Minister obrony Finlandii Antti Kaikkonen ocenił w poniedziałek, że w najlepszym przypadku jego kraj stanie się pełnoprawnym członkiem NATO do końca roku. Jak dodał, fińskie władze oczekują, że Turcja ratyfikuje członkostwo Finlandii w Sojuszu Północnoatlantyckim. - Im szybciej, tym lepiej - powiedział.
Według szefa resortu obrony Finlandia od lat utrwalała współpracę i zgodność z systemami NATO. - Można by rzec, że nie pozostaje nic innego, jak tylko podłączyć wtyczkę - powiedział Antti Kaikkonen podczas oficjalnego otwarcia kursu obrony narodowej organizowanego cyklicznie przez siły zbrojne od ponad 60 lat.

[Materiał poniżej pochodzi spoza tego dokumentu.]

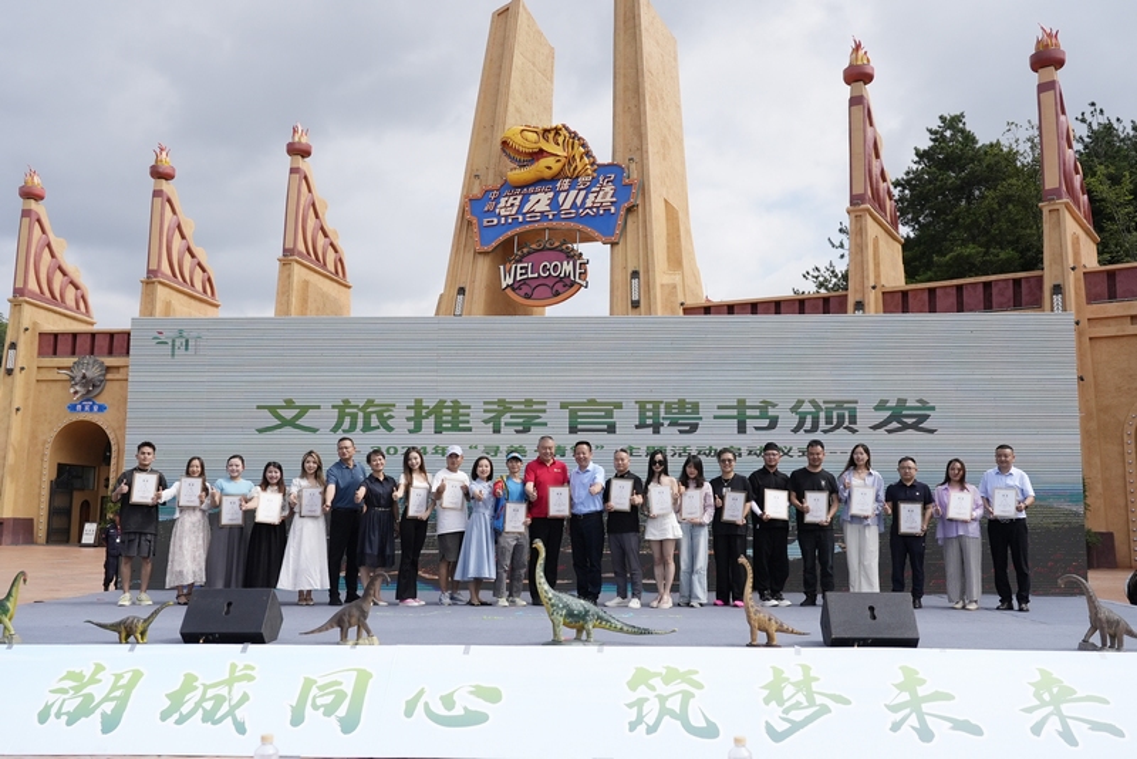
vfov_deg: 38.9
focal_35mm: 34
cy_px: 380
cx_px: 568
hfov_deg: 55.8
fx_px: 1074
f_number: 5.6
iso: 1000
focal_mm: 34
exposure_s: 1/4000
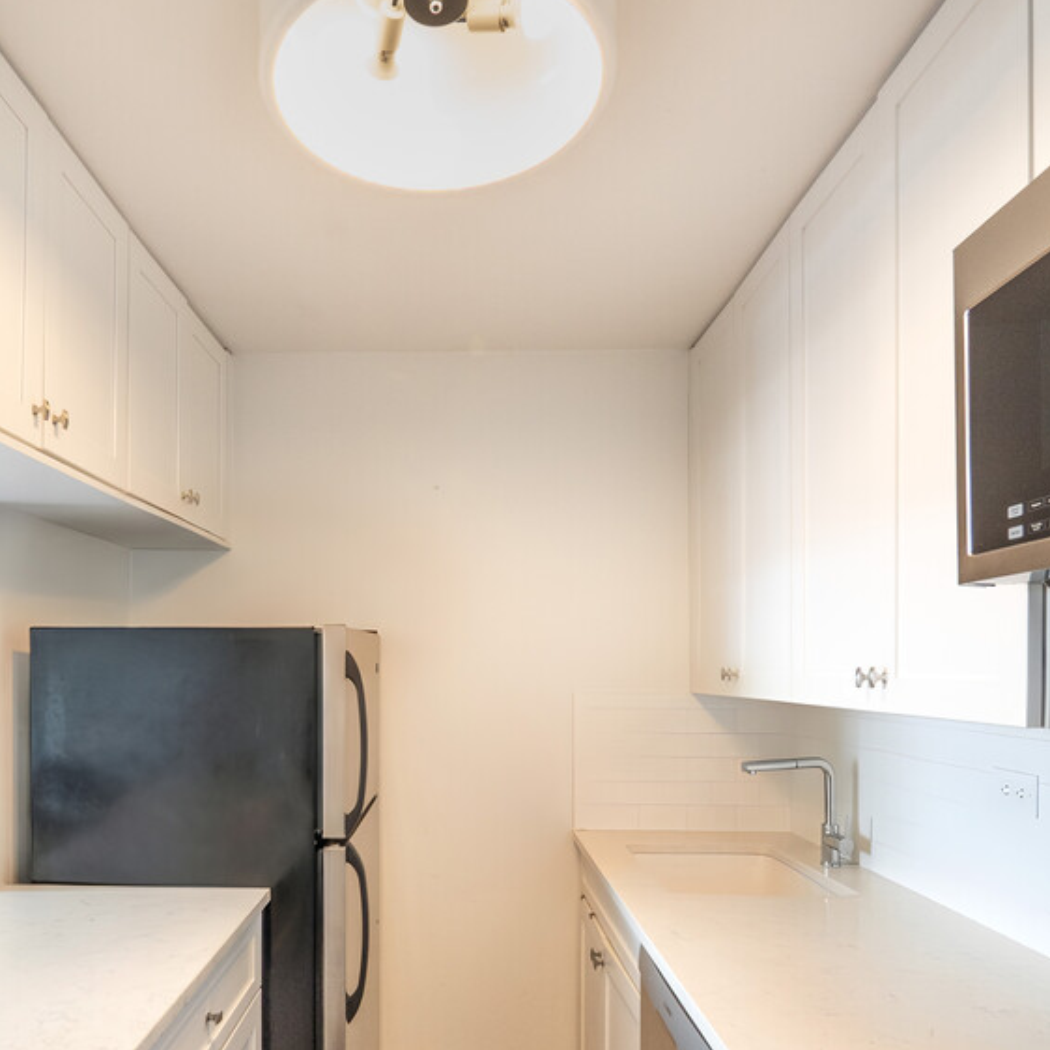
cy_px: 671
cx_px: 445
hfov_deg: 69.2
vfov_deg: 68.3
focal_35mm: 22
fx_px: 755
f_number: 4
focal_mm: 7
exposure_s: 1/25
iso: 250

Dodał, że szybki proces dołączenia do NATO to dla fińskiej obronności "największa zmiana" od czasu II wojny światowej, a zimą i wiosną tego roku, czyli po ataku Rosji na Ukrainę, stało się jasne, że jest to "jedyny, logiczny i wiarygodny sposób podniesienia progu zbrojnej agresji" dla wroga.
"Oczekujemy, że Turcja ratyfikuje nasze członkostwo"
Od czerwcowego szczytu w Madrycie, większość krajów NATO - 23 z 30 - ratyfikowało już członkostwo Finlandii i Szwecji w Sojuszu. Zakłada się, że ostatnim państwem, które to zrobi będzie Turcja.
- Postępujemy zgodnie z trójstronnym dokumentem przyjętym na szczycie w Madrycie. Oczekujemy, że Turcja ratyfikuje nasze członkostwo. Im szybciej, tym lepiej - powiedział minister Kaikkonen.
Rząd prezydenta Recepa Tayyipa Erdogana blokował rozpoczęcie negocjacji akcesyjnych z Finlandią i Szwecją. Ankara oficjalnie uzależniała zmianę swojego stanowiska od polityki Helsinek i Sztokholmu wobec organizacji uznawanych przez władze tureckie za terrorystyczne, w szczególności Kurdów tureckich mających dążenia separatystyczne.